# First Fish on Fly!



## Brett (Jul 16, 2008)

Congrats on the first fly caught fish.
You can convert a spinning rod to a short flyrod,
by sawing off the bottom portion of the rods grip.
Leave enough to make a fighting butt.
Ain't kosher, but it'll get 'er done.
I do have fun with the bargain barrel at wally world...


----------



## paint it black (Nov 3, 2007)

lol I still cant believe my rod broke. The first time I took it out. I had rigged the top section off another rod, but it didn't work for too long. lol The problem with this rod, it doesnt have as much action, so I can't get good cast. It slings the fly toward me instead of away from me like my fly rod did. My girlfriend said she's going to buy me an 8wt fly rod as a deal we did (she crashed a truck at work and I had to fix it...lol) but she's stalling. She keeps saying "next week". So I refuse to buy myself one. I need something heavy enough to fight a big peacock, snook, and tarpon. And I plan on using it for salt water too, so who knows what I might get on there.


----------



## HaMm3r (Dec 11, 2006)

**Collected data**:

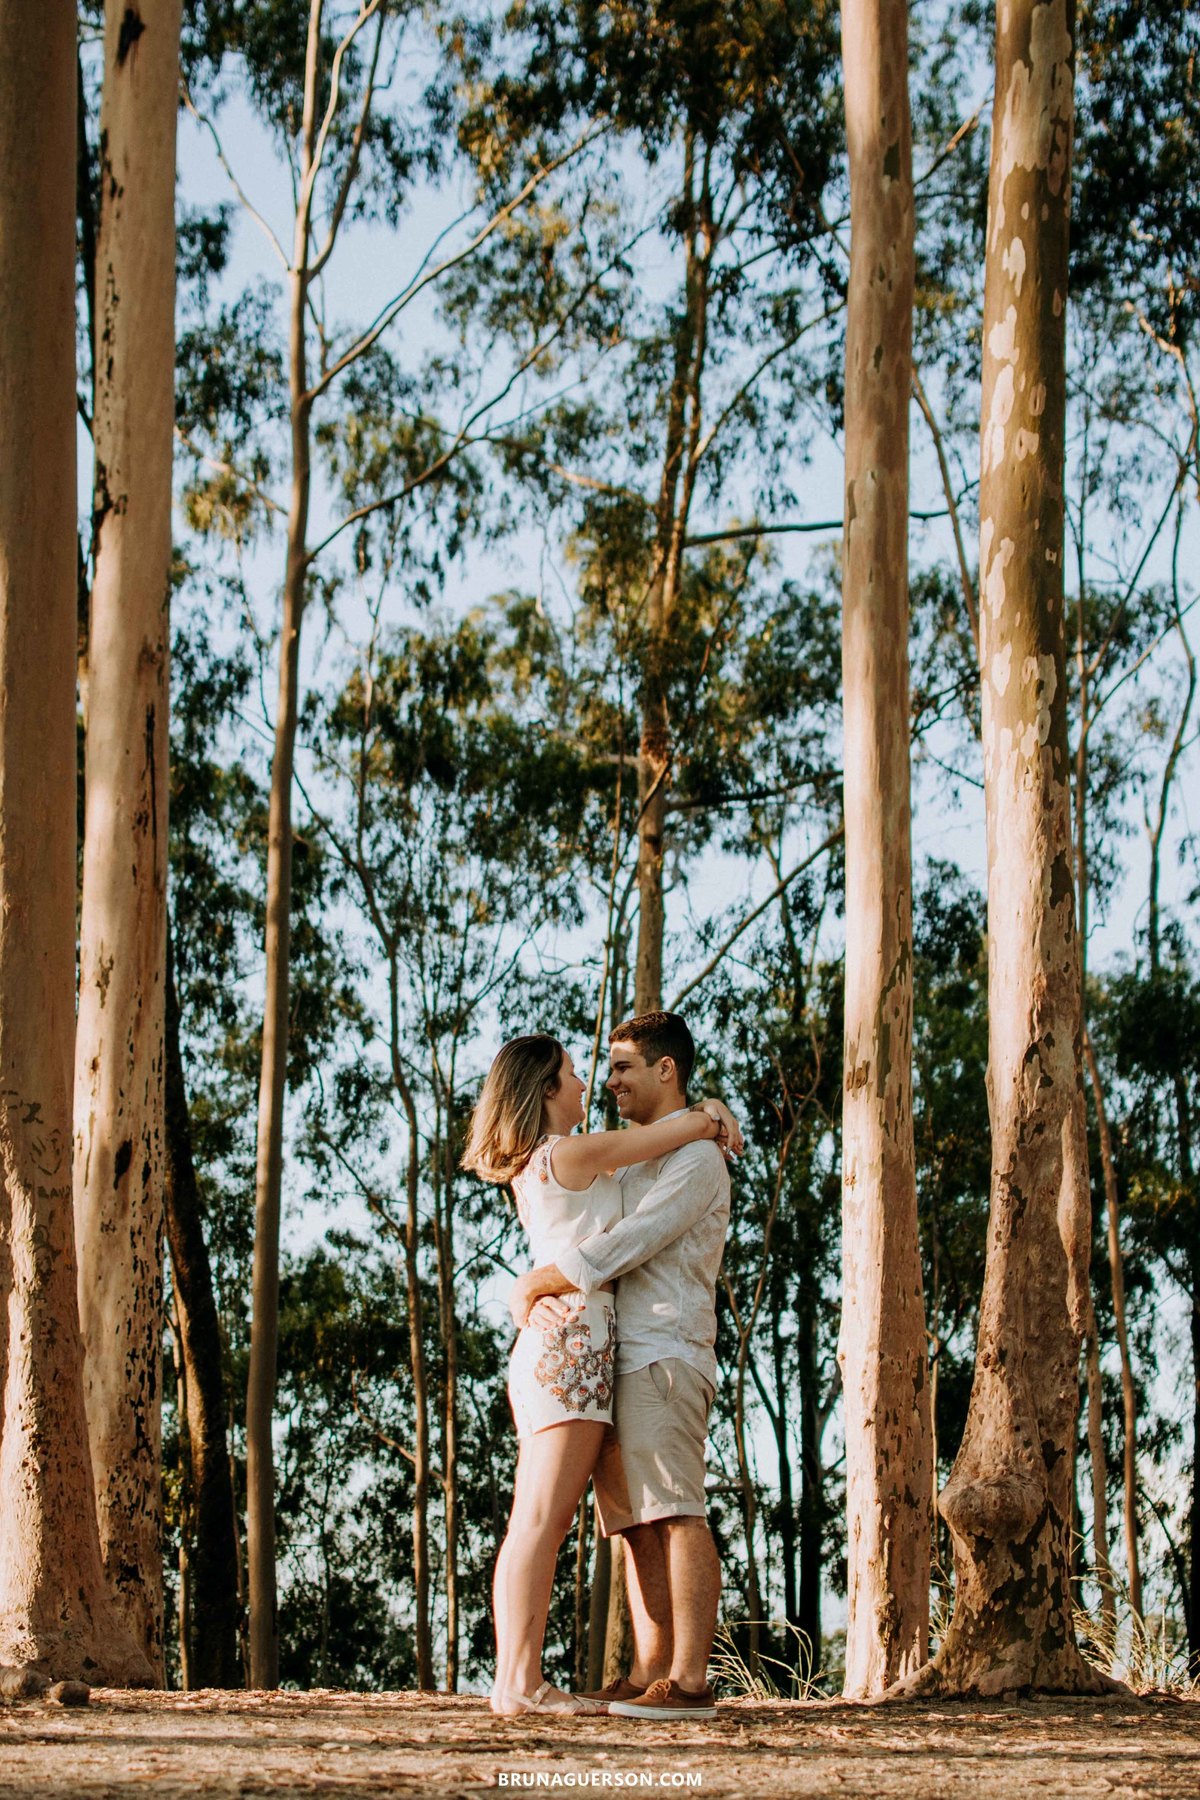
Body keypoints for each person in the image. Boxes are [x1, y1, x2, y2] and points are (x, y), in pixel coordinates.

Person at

**What you need to do**:
a) In the forum thread, what fly rod did the girlfriend say she would buy?
b) Revise everything in the forum thread from "Congrats on the" down to "a fighting butt.", putting "short handle" in place of "fighting butt".
c) Say whether each statement agrees with the forum thread, answering yes or no and quoting the deciding words. (i) Converting a spinning rod to a short flyrod involves sawing off the bottom portion of its grip. (ii) The rod broke on the third time it was taken out. (iii) The girlfriend has already bought the new fly rod.

**Responses per task**:
a) An 8wt fly rod.

b)
Congrats on the first fly caught fish.
You can convert a spinning rod to a short flyrod,
by sawing off the bottom portion of the rods grip.
Leave enough to make a short handle.

c)
(i) Yes: "by sawing off the bottom portion of the rods grip."
(ii) No: "The first time I took it out."
(iii) No: "but she's stalling. She keeps saying "next week"."